Part of Coates’ time in Moscow was spent combing the Tariverdiev archives, or what stood as his archives, with the idea of bringing the music to a new audience. Working on the project that became Film Music became an involved task that, when completed, would introduce many Western listeners to music from films such as Irony of Fate and Seventeen Moments of Spring (both 1973) as well as The Premonition of Love (1982), Olga Sergeevna (1975) and Flight Through Memory (1989).

Coates was determined not to merely create another compilation or one that poached previous Tariverdiev compilations and in many ways the stars aligned in his favor. Vera didn’t have the master recordings to her late husband’s work and so the two went about finding material that had quite possibly not been heard by anyone before.

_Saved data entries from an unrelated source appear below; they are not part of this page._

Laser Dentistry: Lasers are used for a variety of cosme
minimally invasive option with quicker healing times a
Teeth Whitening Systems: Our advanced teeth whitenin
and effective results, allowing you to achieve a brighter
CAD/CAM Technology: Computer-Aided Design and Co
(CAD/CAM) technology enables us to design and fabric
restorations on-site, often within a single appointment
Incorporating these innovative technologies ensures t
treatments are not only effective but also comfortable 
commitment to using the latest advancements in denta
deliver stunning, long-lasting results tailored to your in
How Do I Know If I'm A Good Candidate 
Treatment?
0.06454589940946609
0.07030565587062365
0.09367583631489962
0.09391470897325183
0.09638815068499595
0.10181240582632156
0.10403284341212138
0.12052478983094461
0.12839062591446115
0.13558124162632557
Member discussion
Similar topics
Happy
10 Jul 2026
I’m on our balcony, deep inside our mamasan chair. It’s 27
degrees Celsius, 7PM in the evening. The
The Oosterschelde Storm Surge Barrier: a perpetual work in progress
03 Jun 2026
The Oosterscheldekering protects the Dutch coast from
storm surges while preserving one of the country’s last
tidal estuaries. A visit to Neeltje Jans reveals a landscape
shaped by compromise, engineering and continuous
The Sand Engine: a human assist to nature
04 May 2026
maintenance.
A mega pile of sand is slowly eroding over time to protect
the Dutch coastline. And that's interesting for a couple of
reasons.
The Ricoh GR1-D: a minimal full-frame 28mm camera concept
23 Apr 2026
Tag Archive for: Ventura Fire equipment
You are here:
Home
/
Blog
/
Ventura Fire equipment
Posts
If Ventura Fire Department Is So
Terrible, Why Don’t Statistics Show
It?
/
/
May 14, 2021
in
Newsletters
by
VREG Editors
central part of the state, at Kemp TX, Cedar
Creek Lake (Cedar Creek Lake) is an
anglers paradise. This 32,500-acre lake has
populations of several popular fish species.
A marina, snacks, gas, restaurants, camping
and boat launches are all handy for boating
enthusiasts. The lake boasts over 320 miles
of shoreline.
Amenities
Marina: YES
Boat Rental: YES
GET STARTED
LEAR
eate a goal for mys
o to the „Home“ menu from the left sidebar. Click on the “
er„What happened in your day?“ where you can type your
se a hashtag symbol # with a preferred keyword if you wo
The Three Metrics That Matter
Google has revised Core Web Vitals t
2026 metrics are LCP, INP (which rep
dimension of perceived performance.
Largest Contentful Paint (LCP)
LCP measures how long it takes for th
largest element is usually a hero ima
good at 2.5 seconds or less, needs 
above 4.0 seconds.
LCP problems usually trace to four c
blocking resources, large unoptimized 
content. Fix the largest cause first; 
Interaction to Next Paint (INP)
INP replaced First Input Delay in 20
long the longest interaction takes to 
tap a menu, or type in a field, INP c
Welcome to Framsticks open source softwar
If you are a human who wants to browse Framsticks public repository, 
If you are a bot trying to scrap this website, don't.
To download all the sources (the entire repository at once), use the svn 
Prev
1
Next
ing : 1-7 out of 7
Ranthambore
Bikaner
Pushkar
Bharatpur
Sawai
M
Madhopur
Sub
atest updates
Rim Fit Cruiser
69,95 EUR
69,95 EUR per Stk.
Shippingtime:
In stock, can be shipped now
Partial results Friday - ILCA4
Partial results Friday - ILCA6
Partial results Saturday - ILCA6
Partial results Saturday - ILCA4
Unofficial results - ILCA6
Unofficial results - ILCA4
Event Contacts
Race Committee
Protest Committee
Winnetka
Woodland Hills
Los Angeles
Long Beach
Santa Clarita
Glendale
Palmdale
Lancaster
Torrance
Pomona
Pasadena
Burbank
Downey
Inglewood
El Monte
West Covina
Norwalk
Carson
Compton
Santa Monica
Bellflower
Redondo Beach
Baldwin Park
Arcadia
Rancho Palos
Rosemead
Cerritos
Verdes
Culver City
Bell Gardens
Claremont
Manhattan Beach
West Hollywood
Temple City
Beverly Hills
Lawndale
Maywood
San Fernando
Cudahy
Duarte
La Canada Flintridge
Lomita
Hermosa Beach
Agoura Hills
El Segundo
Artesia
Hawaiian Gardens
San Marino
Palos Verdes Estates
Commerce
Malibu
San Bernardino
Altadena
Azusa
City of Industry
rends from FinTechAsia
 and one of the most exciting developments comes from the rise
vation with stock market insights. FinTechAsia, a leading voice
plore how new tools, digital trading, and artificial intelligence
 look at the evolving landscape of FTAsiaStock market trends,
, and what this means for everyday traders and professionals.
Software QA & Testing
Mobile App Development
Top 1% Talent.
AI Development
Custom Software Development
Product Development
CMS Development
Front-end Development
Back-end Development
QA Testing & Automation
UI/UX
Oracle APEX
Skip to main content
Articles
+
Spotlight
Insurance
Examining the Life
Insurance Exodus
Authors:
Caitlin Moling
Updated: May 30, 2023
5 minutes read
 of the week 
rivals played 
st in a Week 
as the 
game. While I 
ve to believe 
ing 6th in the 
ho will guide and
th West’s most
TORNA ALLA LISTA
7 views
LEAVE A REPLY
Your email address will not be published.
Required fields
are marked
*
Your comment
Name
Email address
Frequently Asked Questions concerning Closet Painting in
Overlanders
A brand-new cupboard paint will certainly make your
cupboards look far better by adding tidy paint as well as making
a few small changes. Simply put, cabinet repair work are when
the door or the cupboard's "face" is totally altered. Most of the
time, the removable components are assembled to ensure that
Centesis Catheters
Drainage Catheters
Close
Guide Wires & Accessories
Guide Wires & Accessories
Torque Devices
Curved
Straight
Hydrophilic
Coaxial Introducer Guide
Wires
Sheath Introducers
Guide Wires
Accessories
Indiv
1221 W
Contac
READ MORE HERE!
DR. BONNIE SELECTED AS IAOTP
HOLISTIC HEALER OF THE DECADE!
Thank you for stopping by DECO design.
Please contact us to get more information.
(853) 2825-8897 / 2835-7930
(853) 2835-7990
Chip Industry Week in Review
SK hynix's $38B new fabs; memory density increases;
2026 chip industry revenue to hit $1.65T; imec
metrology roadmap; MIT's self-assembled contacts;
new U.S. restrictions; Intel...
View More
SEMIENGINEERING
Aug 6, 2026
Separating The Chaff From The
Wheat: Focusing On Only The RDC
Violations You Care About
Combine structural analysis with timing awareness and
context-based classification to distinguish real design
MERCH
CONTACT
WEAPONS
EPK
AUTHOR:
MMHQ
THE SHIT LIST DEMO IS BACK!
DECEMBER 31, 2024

“I was quite keen to start from the best possible source. Vera said, ‘Why don’t you come over to the apartment? I’ve got all these tapes in the apartment. You can transfer whatever you need to.’ In the room that served as Mikael’s studio there is a 1972 Hungarian flatbed reel-to-reel. It was in really good condition. So, we set up with a friend and started going through the tapes with Vera. This is ¼ inch. We ran out new masters from the tapes that were there. That’s what forms the basis of this collection,” Coates says, adding, “We only went through a small portion of the tapes that were there. And even then we found versions of tracks that haven’t been released in Russia—famous tracks. So there are alternate takes. Quite often there were beautiful versions of these pieces which never got used.”

Coates says that he hopes there will be more Tariverdiev-related releases in the future and offers that The Real Tuesday Weld has been adding some of the maestro’s compositions to their live gigs. Reviews for the album have been almost universally positive and at the moment it seems as though Tariverdiev may get that second life that many composers can only hope for and that his legacy will not only endure but that his art will resonate with an entirely new audience. Coates relishes the thought of Tariverdiev’s work connecting with others the way it did with him but he cautions that just because the composer didn’t have a life filled with political complications and intense personal pain he shouldn’t somehow be viewed as a lesser artist.

“I don’t know about in the US but certainly in the UK, there’s been this kind of cultural misunderstanding about Russian culture, Soviet culture, which is this: If an artist or a writer or filmmaker was dissident, then it’s regarded in the West as great art. But if an artist from the Soviet Union wasn’t a dissident, then their stuff couldn’t be very good. That was a belief that I held. What I found out is is that is not the case,” he says, then adds, “Apart from Tariverdiev, lots of amazing films and amazing music was made in the Soviet Union, particularly in the ‘60s and ‘70s that we know nothing about. That Iron Curtain works in both directions.”

And, we might hope, that it also opens in both directions.